(Record set Opens)

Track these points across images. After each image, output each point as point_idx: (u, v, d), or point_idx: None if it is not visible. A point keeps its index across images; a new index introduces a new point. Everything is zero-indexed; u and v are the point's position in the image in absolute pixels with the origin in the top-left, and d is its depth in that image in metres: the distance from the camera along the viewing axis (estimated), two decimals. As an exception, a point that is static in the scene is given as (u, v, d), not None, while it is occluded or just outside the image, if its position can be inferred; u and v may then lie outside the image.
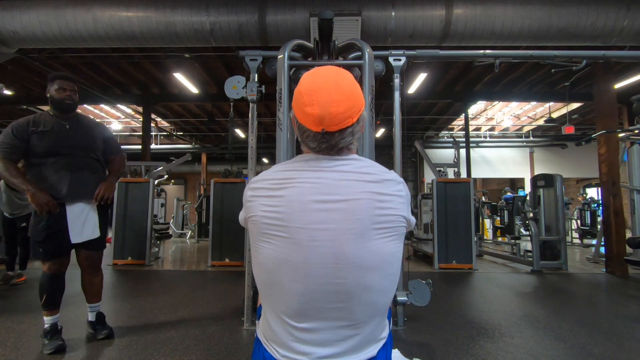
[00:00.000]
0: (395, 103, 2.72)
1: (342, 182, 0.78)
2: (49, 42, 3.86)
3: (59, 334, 2.18)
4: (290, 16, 3.62)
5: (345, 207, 0.76)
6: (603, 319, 2.88)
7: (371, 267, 0.76)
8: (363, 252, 0.75)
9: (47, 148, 2.11)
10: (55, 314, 2.18)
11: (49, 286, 2.15)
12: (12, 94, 7.86)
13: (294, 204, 0.77)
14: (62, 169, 2.13)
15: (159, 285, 4.09)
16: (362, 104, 0.83)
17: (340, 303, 0.76)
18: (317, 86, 0.79)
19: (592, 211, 8.78)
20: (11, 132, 2.08)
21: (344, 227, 0.75)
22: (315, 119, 0.78)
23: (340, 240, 0.75)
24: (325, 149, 0.82)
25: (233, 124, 6.46)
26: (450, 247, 5.00)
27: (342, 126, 0.79)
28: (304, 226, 0.75)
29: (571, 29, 3.60)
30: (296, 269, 0.76)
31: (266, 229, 0.78)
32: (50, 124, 2.16)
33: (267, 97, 2.74)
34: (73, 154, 2.18)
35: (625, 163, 4.55)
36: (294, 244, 0.76)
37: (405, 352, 2.05)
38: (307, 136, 0.82)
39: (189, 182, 16.31)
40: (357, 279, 0.76)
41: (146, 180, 5.43)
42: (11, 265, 3.96)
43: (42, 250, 2.11)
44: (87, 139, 2.26)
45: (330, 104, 0.77)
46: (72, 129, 2.21)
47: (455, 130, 12.76)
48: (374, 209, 0.77)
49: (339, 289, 0.75)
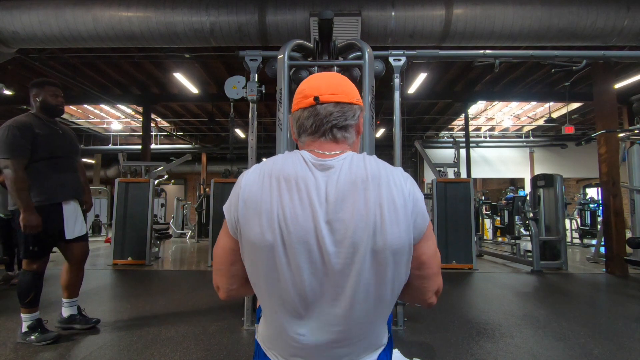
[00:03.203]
0: (395, 103, 2.72)
1: (338, 195, 0.74)
2: (49, 42, 3.86)
3: (45, 327, 2.26)
4: (290, 16, 3.62)
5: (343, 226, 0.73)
6: (603, 319, 2.88)
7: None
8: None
9: (50, 150, 2.22)
10: (36, 311, 2.26)
11: (37, 284, 2.23)
12: (12, 94, 7.85)
13: (289, 224, 0.73)
14: (60, 170, 2.27)
15: (159, 285, 4.09)
16: (359, 98, 0.85)
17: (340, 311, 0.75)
18: (315, 76, 0.86)
19: (592, 211, 8.78)
20: (19, 133, 2.11)
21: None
22: (310, 90, 0.81)
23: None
24: (319, 126, 0.80)
25: (233, 124, 6.43)
26: (450, 247, 5.00)
27: (337, 99, 0.80)
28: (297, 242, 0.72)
29: (571, 29, 3.60)
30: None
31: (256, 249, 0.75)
32: (45, 128, 2.24)
33: (267, 97, 2.74)
34: (66, 157, 2.33)
35: (625, 163, 4.56)
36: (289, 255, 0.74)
37: (405, 352, 2.05)
38: (302, 119, 0.82)
39: (189, 182, 16.32)
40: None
41: (146, 180, 5.43)
42: (10, 265, 3.96)
43: (37, 249, 2.18)
44: (73, 143, 2.43)
45: (325, 78, 0.84)
46: (63, 133, 2.36)
47: (455, 130, 12.76)
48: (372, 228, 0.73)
49: (339, 297, 0.74)
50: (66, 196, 2.29)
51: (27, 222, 2.08)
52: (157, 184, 5.74)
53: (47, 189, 2.20)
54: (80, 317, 2.52)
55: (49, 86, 2.29)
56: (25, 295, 2.18)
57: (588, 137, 5.02)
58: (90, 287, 3.79)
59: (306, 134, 0.83)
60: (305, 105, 0.81)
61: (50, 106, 2.29)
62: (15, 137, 2.09)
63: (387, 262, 0.72)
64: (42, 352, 2.12)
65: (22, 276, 2.22)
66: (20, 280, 2.23)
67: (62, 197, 2.26)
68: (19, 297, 2.19)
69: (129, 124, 12.00)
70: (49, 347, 2.18)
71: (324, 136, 0.82)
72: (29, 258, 2.19)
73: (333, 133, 0.81)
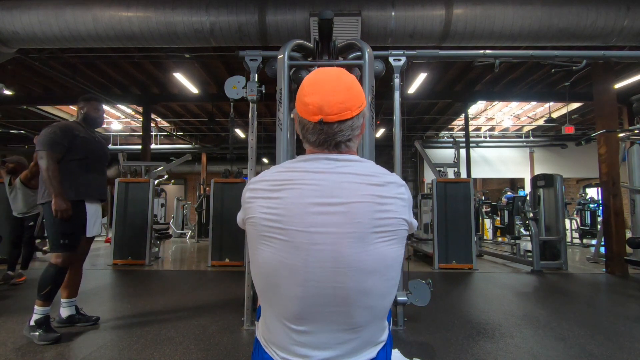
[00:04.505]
0: (395, 103, 2.72)
1: (343, 185, 0.77)
2: (49, 42, 3.87)
3: (50, 326, 2.31)
4: (290, 16, 3.62)
5: (345, 210, 0.75)
6: (603, 319, 2.88)
7: (371, 270, 0.76)
8: (363, 255, 0.75)
9: (85, 152, 2.46)
10: (49, 306, 2.31)
11: (59, 278, 2.34)
12: (12, 94, 7.86)
13: (293, 207, 0.76)
14: (89, 172, 2.48)
15: (159, 285, 4.08)
16: (363, 101, 0.83)
17: (339, 307, 0.76)
18: (318, 79, 0.82)
19: (592, 211, 8.78)
20: (60, 132, 2.36)
21: (344, 230, 0.74)
22: (314, 107, 0.79)
23: (340, 244, 0.74)
24: (323, 142, 0.82)
25: (233, 124, 6.45)
26: (450, 247, 5.00)
27: (341, 117, 0.79)
28: (304, 229, 0.74)
29: (571, 29, 3.60)
30: (295, 273, 0.75)
31: (265, 231, 0.77)
32: (85, 133, 2.52)
33: (267, 97, 2.73)
34: (97, 160, 2.56)
35: (625, 163, 4.56)
36: (294, 247, 0.75)
37: (405, 352, 2.05)
38: (307, 130, 0.82)
39: (189, 182, 16.31)
40: (356, 282, 0.75)
41: (146, 180, 5.43)
42: (13, 265, 3.97)
43: (67, 242, 2.32)
44: (104, 150, 2.67)
45: (329, 93, 0.79)
46: (98, 141, 2.62)
47: (455, 130, 12.76)
48: (374, 212, 0.76)
49: (338, 292, 0.75)
50: (91, 196, 2.48)
51: (58, 206, 2.24)
52: (157, 184, 5.74)
53: (77, 186, 2.39)
54: (79, 317, 2.57)
55: (94, 102, 2.60)
56: (42, 287, 2.27)
57: (588, 137, 5.02)
58: (90, 287, 3.79)
59: (309, 144, 0.85)
60: (309, 119, 0.81)
61: (92, 118, 2.58)
62: (56, 134, 2.34)
63: (392, 258, 0.79)
64: (42, 351, 2.12)
65: (47, 268, 2.33)
66: (44, 271, 2.32)
67: (88, 196, 2.46)
68: (38, 287, 2.28)
69: (129, 124, 12.00)
70: (49, 347, 2.18)
71: (328, 148, 0.83)
72: (58, 251, 2.31)
73: (338, 147, 0.83)
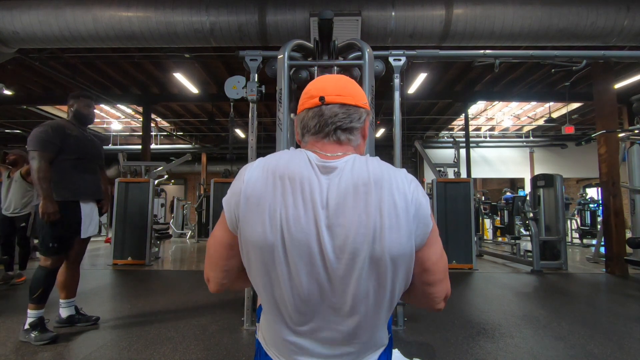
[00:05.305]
0: (395, 103, 2.72)
1: (339, 201, 0.72)
2: (49, 42, 3.86)
3: (45, 327, 2.29)
4: (290, 16, 3.62)
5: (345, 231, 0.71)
6: (603, 319, 2.88)
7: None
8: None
9: (78, 152, 2.40)
10: (42, 308, 2.30)
11: (49, 281, 2.31)
12: (12, 94, 7.86)
13: (289, 225, 0.71)
14: (83, 172, 2.43)
15: (159, 285, 4.08)
16: (366, 101, 0.84)
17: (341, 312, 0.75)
18: (322, 78, 0.86)
19: (592, 211, 8.78)
20: (51, 131, 2.30)
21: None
22: (315, 90, 0.81)
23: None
24: (324, 126, 0.79)
25: (233, 124, 6.43)
26: (451, 247, 5.00)
27: (343, 100, 0.79)
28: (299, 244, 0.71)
29: (571, 29, 3.60)
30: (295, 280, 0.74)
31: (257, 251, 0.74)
32: (77, 132, 2.45)
33: (267, 97, 2.74)
34: (91, 160, 2.50)
35: (625, 163, 4.56)
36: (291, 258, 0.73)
37: (405, 352, 2.05)
38: (308, 119, 0.80)
39: (189, 182, 16.31)
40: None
41: (146, 180, 5.43)
42: (10, 265, 3.97)
43: (56, 245, 2.28)
44: (98, 148, 2.60)
45: (332, 80, 0.83)
46: (91, 139, 2.55)
47: (455, 130, 12.76)
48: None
49: (338, 302, 0.74)
50: (85, 196, 2.44)
51: (45, 209, 2.21)
52: (157, 184, 5.74)
53: (70, 186, 2.35)
54: (79, 316, 2.57)
55: (84, 98, 2.53)
56: (33, 290, 2.26)
57: (588, 137, 5.02)
58: (90, 287, 3.79)
59: (309, 134, 0.81)
60: (311, 106, 0.80)
61: (82, 115, 2.52)
62: (47, 134, 2.29)
63: (387, 269, 0.71)
64: (42, 351, 2.12)
65: (36, 271, 2.31)
66: (34, 275, 2.31)
67: (82, 196, 2.41)
68: (29, 291, 2.27)
69: (129, 124, 12.00)
70: (49, 347, 2.18)
71: (327, 137, 0.80)
72: (47, 254, 2.29)
73: (337, 135, 0.80)
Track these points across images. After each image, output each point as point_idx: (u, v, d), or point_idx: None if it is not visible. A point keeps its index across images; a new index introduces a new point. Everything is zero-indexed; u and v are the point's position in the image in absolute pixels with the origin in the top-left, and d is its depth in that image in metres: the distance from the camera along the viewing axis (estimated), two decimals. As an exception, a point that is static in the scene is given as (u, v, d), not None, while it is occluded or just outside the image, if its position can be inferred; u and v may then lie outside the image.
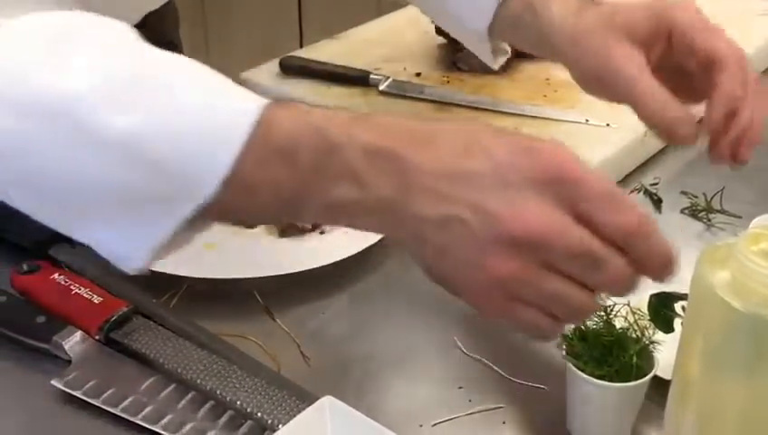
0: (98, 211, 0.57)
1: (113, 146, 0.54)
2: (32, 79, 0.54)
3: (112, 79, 0.54)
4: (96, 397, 0.65)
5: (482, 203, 0.52)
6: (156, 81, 0.55)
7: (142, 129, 0.54)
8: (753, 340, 0.44)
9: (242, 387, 0.65)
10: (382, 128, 0.56)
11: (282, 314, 0.75)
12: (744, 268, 0.44)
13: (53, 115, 0.54)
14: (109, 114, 0.53)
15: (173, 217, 0.56)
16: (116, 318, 0.70)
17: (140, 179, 0.55)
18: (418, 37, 1.19)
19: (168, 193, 0.55)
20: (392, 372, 0.70)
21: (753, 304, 0.43)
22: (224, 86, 0.57)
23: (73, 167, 0.55)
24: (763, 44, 1.20)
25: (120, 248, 0.58)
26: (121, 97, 0.54)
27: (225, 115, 0.55)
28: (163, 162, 0.54)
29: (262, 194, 0.56)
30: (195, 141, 0.54)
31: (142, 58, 0.57)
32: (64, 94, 0.53)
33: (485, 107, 1.02)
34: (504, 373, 0.69)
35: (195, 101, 0.55)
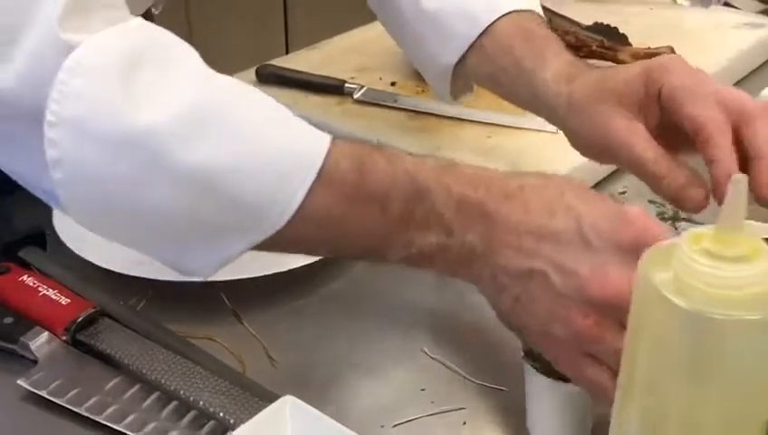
0: (170, 236, 0.60)
1: (186, 179, 0.56)
2: (107, 110, 0.55)
3: (186, 112, 0.56)
4: (61, 396, 0.66)
5: (564, 261, 0.55)
6: (228, 114, 0.57)
7: (214, 163, 0.56)
8: (696, 338, 0.45)
9: (205, 387, 0.65)
10: (471, 178, 0.59)
11: (249, 316, 0.76)
12: (686, 267, 0.44)
13: (128, 147, 0.55)
14: (182, 148, 0.55)
15: (243, 244, 0.59)
16: (82, 319, 0.70)
17: (212, 211, 0.57)
18: (394, 48, 1.19)
19: (239, 224, 0.58)
20: (357, 374, 0.71)
21: (696, 302, 0.44)
22: (293, 121, 0.60)
23: (147, 197, 0.57)
24: (735, 56, 1.21)
25: (189, 266, 0.61)
26: (194, 131, 0.56)
27: (296, 152, 0.58)
28: (234, 196, 0.57)
29: (351, 233, 0.60)
30: (266, 178, 0.57)
31: (212, 89, 0.58)
32: (139, 127, 0.55)
33: (458, 116, 1.03)
34: (467, 376, 0.70)
35: (267, 136, 0.58)
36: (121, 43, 0.57)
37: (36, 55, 0.55)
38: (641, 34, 1.18)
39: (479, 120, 1.02)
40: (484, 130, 1.01)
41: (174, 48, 0.59)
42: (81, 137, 0.55)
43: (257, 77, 1.11)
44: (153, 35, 0.59)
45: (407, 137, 1.00)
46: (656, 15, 1.35)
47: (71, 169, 0.56)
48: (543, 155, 0.96)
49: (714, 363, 0.45)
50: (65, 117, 0.55)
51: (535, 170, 0.62)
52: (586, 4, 0.80)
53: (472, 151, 0.97)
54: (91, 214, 0.60)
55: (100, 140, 0.55)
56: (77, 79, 0.55)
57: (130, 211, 0.58)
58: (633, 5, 1.37)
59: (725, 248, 0.44)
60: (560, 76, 0.75)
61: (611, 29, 1.17)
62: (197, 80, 0.58)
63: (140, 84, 0.56)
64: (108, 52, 0.56)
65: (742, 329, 0.44)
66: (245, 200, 0.57)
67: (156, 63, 0.57)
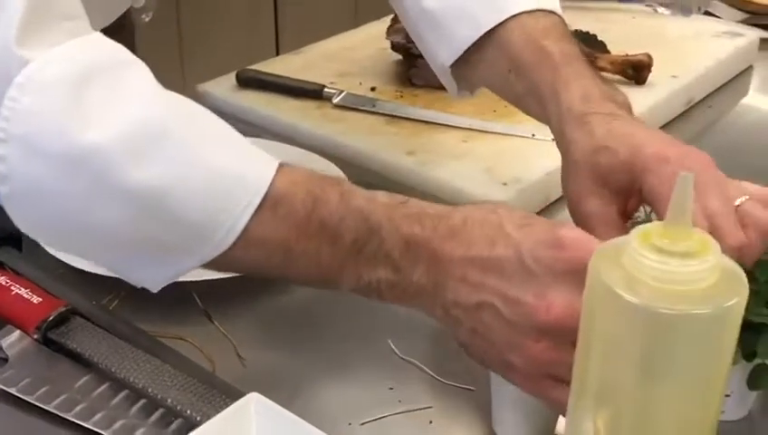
0: (116, 251, 0.61)
1: (131, 197, 0.57)
2: (55, 127, 0.56)
3: (133, 131, 0.56)
4: (30, 394, 0.66)
5: (509, 292, 0.57)
6: (175, 135, 0.58)
7: (160, 183, 0.56)
8: (646, 333, 0.46)
9: (173, 385, 0.66)
10: (420, 216, 0.60)
11: (220, 316, 0.76)
12: (636, 263, 0.45)
13: (74, 165, 0.56)
14: (128, 166, 0.56)
15: (189, 263, 0.60)
16: (54, 318, 0.70)
17: (156, 230, 0.58)
18: (375, 53, 1.21)
19: (184, 244, 0.59)
20: (326, 373, 0.71)
21: (645, 298, 0.45)
22: (242, 144, 0.61)
23: (93, 214, 0.57)
24: (713, 64, 1.23)
25: (136, 279, 0.63)
26: (141, 150, 0.56)
27: (243, 175, 0.59)
28: (179, 216, 0.57)
29: (301, 261, 0.60)
30: (211, 199, 0.57)
31: (161, 108, 0.59)
32: (84, 145, 0.55)
33: (435, 121, 1.04)
34: (435, 375, 0.71)
35: (213, 158, 0.59)
36: (73, 60, 0.57)
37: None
38: (622, 42, 1.19)
39: (455, 125, 1.03)
40: (460, 134, 1.02)
41: (126, 65, 0.60)
42: (29, 154, 0.56)
43: (237, 81, 1.12)
44: (106, 51, 0.60)
45: (384, 141, 1.01)
46: (637, 24, 1.36)
47: (18, 184, 0.57)
48: (518, 159, 0.97)
49: (664, 358, 0.46)
50: (14, 134, 0.56)
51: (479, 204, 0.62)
52: (568, 13, 0.80)
53: (448, 155, 0.98)
54: (38, 228, 0.61)
55: (48, 157, 0.56)
56: (27, 96, 0.56)
57: (77, 227, 0.59)
58: (615, 14, 1.38)
59: (673, 244, 0.44)
60: (569, 114, 0.71)
61: (590, 36, 1.18)
62: (147, 99, 0.59)
63: (90, 102, 0.56)
64: (59, 67, 0.56)
65: (691, 323, 0.45)
66: (190, 220, 0.58)
67: (107, 81, 0.58)
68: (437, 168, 0.96)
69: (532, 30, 0.77)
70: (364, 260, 0.60)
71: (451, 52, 0.82)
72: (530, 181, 0.93)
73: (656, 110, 1.10)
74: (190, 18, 2.24)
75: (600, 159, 0.68)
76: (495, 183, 0.92)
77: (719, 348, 0.46)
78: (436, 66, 0.86)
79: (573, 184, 0.70)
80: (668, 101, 1.13)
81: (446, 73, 0.85)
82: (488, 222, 0.59)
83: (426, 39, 0.86)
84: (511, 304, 0.56)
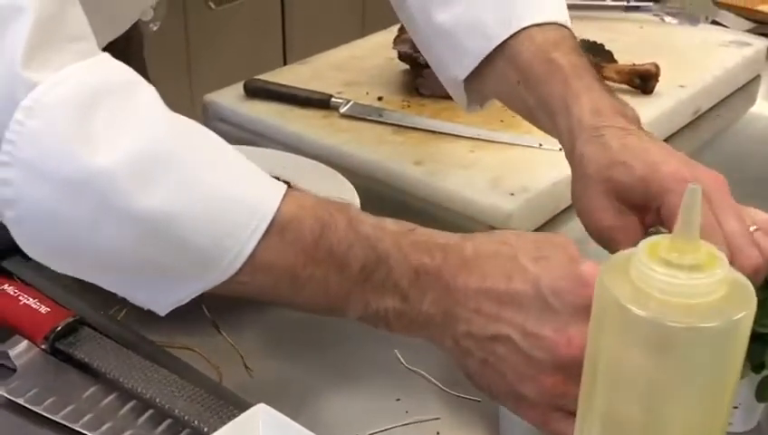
0: (121, 275, 0.61)
1: (138, 222, 0.57)
2: (61, 151, 0.56)
3: (140, 155, 0.56)
4: (38, 404, 0.66)
5: (526, 324, 0.57)
6: (182, 159, 0.58)
7: (166, 208, 0.56)
8: (654, 346, 0.46)
9: (181, 396, 0.66)
10: (428, 245, 0.60)
11: (228, 327, 0.77)
12: (643, 275, 0.45)
13: (81, 188, 0.56)
14: (135, 191, 0.56)
15: (195, 288, 0.60)
16: (62, 328, 0.71)
17: (162, 255, 0.58)
18: (382, 63, 1.21)
19: (190, 269, 0.59)
20: (333, 384, 0.72)
21: (653, 311, 0.45)
22: (249, 169, 0.61)
23: (99, 238, 0.57)
24: (721, 74, 1.22)
25: (142, 302, 0.63)
26: (148, 175, 0.56)
27: (249, 201, 0.59)
28: (185, 241, 0.57)
29: (308, 288, 0.60)
30: (217, 225, 0.57)
31: (168, 133, 0.59)
32: (91, 169, 0.55)
33: (442, 130, 1.04)
34: (442, 386, 0.71)
35: (220, 184, 0.59)
36: (80, 82, 0.57)
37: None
38: (629, 52, 1.19)
39: (462, 135, 1.03)
40: (468, 144, 1.02)
41: (133, 88, 0.60)
42: (35, 177, 0.56)
43: (245, 91, 1.12)
44: (113, 73, 0.60)
45: (391, 150, 1.01)
46: (644, 33, 1.36)
47: (24, 208, 0.57)
48: (525, 169, 0.97)
49: (672, 371, 0.46)
50: (20, 157, 0.56)
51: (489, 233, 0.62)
52: (575, 22, 0.80)
53: (455, 165, 0.98)
54: (45, 252, 0.61)
55: (55, 181, 0.56)
56: (33, 120, 0.55)
57: (83, 250, 0.59)
58: (622, 23, 1.38)
59: (681, 257, 0.44)
60: (580, 128, 0.71)
61: (597, 45, 1.18)
62: (154, 123, 0.59)
63: (97, 125, 0.56)
64: (66, 91, 0.56)
65: (699, 337, 0.45)
66: (196, 246, 0.58)
67: (114, 103, 0.57)
68: (445, 177, 0.96)
69: (542, 42, 0.77)
70: (372, 288, 0.59)
71: (463, 65, 0.82)
72: (537, 191, 0.93)
73: (663, 119, 1.10)
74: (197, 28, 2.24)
75: (616, 174, 0.68)
76: (503, 193, 0.92)
77: (727, 361, 0.46)
78: (448, 79, 0.86)
79: (587, 198, 0.70)
80: (676, 110, 1.13)
81: (457, 87, 0.85)
82: (502, 254, 0.59)
83: (436, 52, 0.86)
84: (530, 338, 0.56)
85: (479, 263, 0.59)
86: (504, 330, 0.57)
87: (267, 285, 0.60)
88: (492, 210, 0.91)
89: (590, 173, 0.69)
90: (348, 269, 0.59)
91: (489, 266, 0.58)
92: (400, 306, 0.59)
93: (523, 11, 0.78)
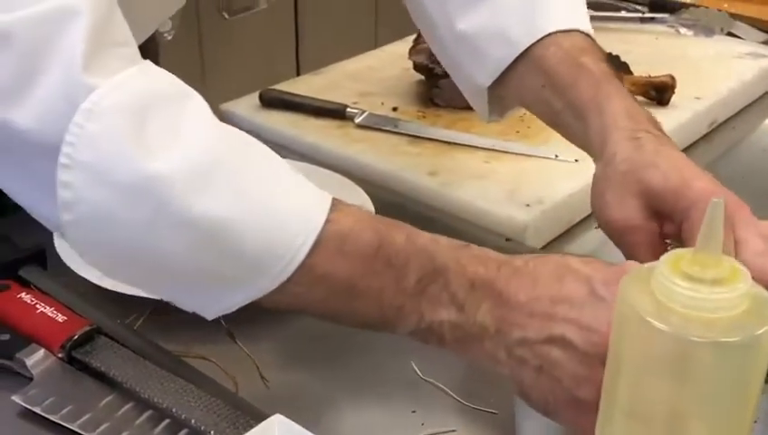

(Record set Closes)

- **Exercise aim**:
Output the lines, exactly: the first line of the entries above, every line after it, and the line with "9: (47, 148, 2.11)" as the last. No pictures.

- **Output**:
Track these points across images. After each image, output each point as point_idx: (u, v, d), or point_idx: None if it is not visible. A point keeps its index across images; a new index introduces a new point. Everything is zero-indexed; u and v are the point's position in the image in absolute pixels with the origin in the top-left, and d is its depth in that image in metres: the distance from the camera along the viewing axis (estimated), two decimals. As an exception, a point that is static in the scene is given as (u, v, d), not None, while it is occluded or just outside the image, if its position can be inferred; u and v may then lie outside the image.
[00:00.000]
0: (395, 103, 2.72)
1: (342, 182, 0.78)
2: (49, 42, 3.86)
3: (59, 334, 2.18)
4: (290, 16, 3.62)
5: (345, 207, 0.76)
6: (603, 319, 2.88)
7: (371, 267, 0.76)
8: (363, 252, 0.75)
9: (47, 148, 2.11)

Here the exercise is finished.